TL;DR
No, HMAC alone cannot confirm a message’s existence or receipt. It verifies integrity and authenticity – that the message hasn’t been tampered with and comes from who it claims to be. You need an additional mechanism like sequence numbers, timestamps, or acknowledgements.
Understanding HMAC
HMAC (Hash-based Message Authentication Code) uses a secret key along with a hash function to create a message digest. Both the sender and receiver share this key. The receiver recalculates the HMAC using the received message and the shared key, comparing it to the HMAC included in the message.
# Example Python (using hashlib library)
import hashlib
import hmac
key = b'YourSecretKey'
message = b'This is the message'
hmac_obj = hmac.new(key, message, hashlib.sha256)
digest = hmac_obj.hexdigest()
print(digest) # This is the HMAC value to send with your message
Why HMAC Doesn’t Prove Existence
HMAC only confirms that a message matching a specific hash, calculated using the shared secret key, was sent. It doesn’t guarantee:
- The message was actually received by the intended recipient.
- The message wasn’t dropped or ignored during transit.
- The recipient hasn’t already received the same message before (replay attack).
How to Confirm Message Existence/Receipt
Here are a few ways to add confirmation on top of HMAC:
1. Sequence Numbers
- The sender includes an incrementing sequence number with each message.
- The receiver tracks the highest received sequence number.
- If a message has a sequence number lower than or equal to the last seen, it’s a duplicate and is ignored.
# Example (Conceptual)
sender_sequence = 1
message = f'{sender_sequence}:{data}' # Include sequence in message
receiver_last_seen = 0
received_sequence = int(received_message.split(':')[0])
if received_sequence > receiver_last_seen:
# Process the message
receiver_last_seen = received_sequence
else:
# Ignore duplicate message
2. Timestamps
- The sender includes a timestamp with each message.
- The receiver checks if the timestamp is within an acceptable window (to account for network delays).
- This helps prevent replay attacks, but relies on synchronized clocks.
3. Acknowledgements
- After receiving a message and verifying its HMAC, the receiver sends an acknowledgement back to the sender.
- The sender waits for this acknowledgement before considering the message successfully delivered.

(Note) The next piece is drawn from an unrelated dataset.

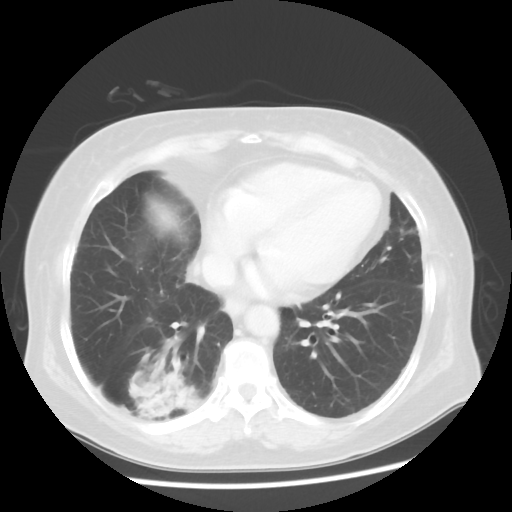
Chest CT, one axial slice; reconstruction kernel STANDARD; lung window (W 1500 / L -600 HU); 5 mm slice thickness; 512 × 512 image matrix, field of view 360 × 360 mm. Patient: female, 64 years. Case-level facts recorded for this patient, not image findings: clinical TNM (as recorded): Tis N0 M0.
Annotated regions visible in this slice (bounding box drawn by a radiologist):
- lung tumour (recorded histology: adenocarcinoma): bounding box (x1, y1, x2, y2) in pixels: (125, 357, 210, 433)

4. Nonces (Number used Once)
- The sender generates a random nonce for each message.
- The receiver stores these nonces to prevent replay attacks.
- If it receives the same nonce twice, it rejects the message.
Important Considerations
- Clock Synchronization: Timestamps require reasonably accurate clocks on both sides.
- Acknowledgement Reliability: Acknowledgements themselves can be lost or delayed; consider retransmissions and timeouts.
- Sequence Number Storage: The receiver needs to store sequence numbers, which requires memory and potentially a database.